3.   The judgment also refers to, and only to, “count one,” it describes the “Nature of Offense” as “Possession with intent to distribute cocaine base within 1,000 feet of a school” and “Date Offense Concluded” as “3/13/98.”

4.   The Fourth Circuit has reached the same conclusion as the Third Circuit, although not by published opinion.   United States v. Stradwick (4th Cir. Oct. 27, 1999) (per curiam ).

5.   As admitted by the government at oral argument, count one of the indictment is not a masterpiece in the art of drafting criminal indictments.   Any imprecision results, at least in some part, from the text of section 860, which contains a violation of section 841(a)(1) (or section 856) as a necessary element of a section 860 offense.   Therefore, it is impossible to draft a section 860 charge without including a section 841(a)(1) (or section 856) violation.   The second time “841(a)(1)” appears in count one (in the last sentence of the count) it should doubtless have been omitted, but the failure to omit it was clearly not harmful error here.   See Fed. R.Crim. Proc. 7(c)(3).

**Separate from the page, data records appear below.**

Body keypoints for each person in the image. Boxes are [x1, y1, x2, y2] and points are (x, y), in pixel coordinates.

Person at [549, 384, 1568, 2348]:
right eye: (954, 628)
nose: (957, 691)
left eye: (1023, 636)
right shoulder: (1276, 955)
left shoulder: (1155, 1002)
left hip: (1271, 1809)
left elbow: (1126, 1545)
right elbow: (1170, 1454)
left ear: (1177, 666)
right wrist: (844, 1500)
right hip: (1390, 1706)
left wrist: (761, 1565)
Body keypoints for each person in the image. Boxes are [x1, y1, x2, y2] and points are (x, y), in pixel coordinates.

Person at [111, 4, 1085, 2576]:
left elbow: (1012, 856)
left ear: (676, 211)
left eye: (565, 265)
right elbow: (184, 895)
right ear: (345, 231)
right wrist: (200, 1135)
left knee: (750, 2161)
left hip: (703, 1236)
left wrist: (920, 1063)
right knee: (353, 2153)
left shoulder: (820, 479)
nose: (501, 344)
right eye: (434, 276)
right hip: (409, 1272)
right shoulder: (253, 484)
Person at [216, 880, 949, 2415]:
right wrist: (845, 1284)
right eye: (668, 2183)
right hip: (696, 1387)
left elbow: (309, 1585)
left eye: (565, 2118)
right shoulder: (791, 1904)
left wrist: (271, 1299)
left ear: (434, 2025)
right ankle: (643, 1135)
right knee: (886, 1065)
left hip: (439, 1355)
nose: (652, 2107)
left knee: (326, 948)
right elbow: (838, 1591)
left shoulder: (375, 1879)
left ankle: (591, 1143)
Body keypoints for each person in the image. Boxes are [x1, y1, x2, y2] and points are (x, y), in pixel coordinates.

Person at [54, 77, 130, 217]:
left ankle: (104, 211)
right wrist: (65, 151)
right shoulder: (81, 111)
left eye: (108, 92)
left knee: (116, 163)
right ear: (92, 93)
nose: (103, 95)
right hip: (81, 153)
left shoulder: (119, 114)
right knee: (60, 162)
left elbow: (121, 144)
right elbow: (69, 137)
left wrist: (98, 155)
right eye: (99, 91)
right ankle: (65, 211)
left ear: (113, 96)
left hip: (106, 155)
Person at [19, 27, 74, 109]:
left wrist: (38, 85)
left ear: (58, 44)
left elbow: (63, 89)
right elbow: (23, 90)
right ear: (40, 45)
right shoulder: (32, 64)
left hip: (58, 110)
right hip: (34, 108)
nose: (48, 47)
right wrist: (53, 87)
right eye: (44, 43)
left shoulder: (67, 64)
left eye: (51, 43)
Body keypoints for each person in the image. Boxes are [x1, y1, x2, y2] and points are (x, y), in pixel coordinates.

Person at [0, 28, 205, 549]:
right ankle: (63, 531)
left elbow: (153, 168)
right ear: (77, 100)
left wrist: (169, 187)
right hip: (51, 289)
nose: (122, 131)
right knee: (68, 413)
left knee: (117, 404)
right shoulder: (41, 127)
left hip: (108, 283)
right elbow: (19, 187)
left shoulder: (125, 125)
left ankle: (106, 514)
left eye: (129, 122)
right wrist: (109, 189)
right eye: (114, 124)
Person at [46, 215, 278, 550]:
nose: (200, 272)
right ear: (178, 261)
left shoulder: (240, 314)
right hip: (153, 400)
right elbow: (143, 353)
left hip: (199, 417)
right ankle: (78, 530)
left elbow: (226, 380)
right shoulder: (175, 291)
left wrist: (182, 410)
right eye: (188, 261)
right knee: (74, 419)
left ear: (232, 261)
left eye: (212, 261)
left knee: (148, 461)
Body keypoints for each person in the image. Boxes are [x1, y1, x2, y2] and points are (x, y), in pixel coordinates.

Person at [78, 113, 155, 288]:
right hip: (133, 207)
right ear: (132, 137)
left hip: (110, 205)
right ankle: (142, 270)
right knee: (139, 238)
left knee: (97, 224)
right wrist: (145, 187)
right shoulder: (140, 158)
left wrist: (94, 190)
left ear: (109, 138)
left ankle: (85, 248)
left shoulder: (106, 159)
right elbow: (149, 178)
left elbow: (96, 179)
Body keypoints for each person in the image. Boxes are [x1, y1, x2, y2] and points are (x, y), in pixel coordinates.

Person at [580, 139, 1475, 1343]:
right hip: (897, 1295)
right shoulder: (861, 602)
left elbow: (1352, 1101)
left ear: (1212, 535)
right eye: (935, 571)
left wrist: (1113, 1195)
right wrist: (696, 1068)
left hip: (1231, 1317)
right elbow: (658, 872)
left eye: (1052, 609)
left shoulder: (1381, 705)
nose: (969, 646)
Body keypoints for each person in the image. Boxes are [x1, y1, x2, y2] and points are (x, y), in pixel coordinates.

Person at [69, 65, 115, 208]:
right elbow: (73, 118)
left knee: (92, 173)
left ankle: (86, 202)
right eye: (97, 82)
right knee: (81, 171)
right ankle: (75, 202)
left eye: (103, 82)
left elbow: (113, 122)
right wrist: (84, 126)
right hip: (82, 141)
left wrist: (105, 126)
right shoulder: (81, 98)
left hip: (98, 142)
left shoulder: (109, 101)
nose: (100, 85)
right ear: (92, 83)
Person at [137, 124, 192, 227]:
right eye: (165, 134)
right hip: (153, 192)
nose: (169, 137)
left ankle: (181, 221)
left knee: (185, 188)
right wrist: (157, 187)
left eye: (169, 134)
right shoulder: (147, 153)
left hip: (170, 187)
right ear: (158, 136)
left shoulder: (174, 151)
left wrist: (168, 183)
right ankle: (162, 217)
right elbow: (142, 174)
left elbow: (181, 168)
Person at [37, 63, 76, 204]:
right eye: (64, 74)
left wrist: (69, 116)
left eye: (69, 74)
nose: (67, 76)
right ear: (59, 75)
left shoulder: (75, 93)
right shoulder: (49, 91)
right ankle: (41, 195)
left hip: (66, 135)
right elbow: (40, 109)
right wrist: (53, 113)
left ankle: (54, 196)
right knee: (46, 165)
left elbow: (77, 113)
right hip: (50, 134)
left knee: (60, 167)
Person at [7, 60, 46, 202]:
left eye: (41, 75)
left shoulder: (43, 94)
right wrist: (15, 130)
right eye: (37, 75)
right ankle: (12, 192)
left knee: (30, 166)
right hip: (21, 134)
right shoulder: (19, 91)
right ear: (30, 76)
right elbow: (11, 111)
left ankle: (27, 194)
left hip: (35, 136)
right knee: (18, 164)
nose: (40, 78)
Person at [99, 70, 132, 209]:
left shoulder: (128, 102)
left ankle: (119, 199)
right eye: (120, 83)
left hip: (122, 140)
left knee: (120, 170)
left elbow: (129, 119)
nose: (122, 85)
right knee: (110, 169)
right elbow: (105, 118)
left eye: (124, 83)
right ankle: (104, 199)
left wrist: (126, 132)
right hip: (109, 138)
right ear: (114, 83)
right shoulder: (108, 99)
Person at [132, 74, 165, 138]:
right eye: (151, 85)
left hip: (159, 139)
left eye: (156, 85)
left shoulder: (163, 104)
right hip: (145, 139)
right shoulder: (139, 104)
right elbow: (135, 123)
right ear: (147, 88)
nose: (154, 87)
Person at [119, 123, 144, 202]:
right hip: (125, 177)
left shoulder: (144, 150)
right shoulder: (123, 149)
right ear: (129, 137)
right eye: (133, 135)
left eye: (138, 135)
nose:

6.   With respect to the reference to section 841(a)(1) in the judgment of conviction, Anderson does not argue that it is impermissible for him to be convicted for both offenses, nor does he assert that the district court imposed two punishments, one for his section 841(a)(1) violation and one for his section 860 violation.   It is clear that only a single act is charged.   Anderson disclaims any contention that any misunderstanding on his part of whether the “safety valve” provision applies to his conviction and sentence for his section 860 violation renders his plea of guilty subject to attack.   Nor does Anderson seek a correction (or alteration) of the judgment to eliminate its noted reference to § 841(a)(1) or a remand for that purpose.   Cf. Fed. R.Crim. Proc. 36 (correction of clerical error).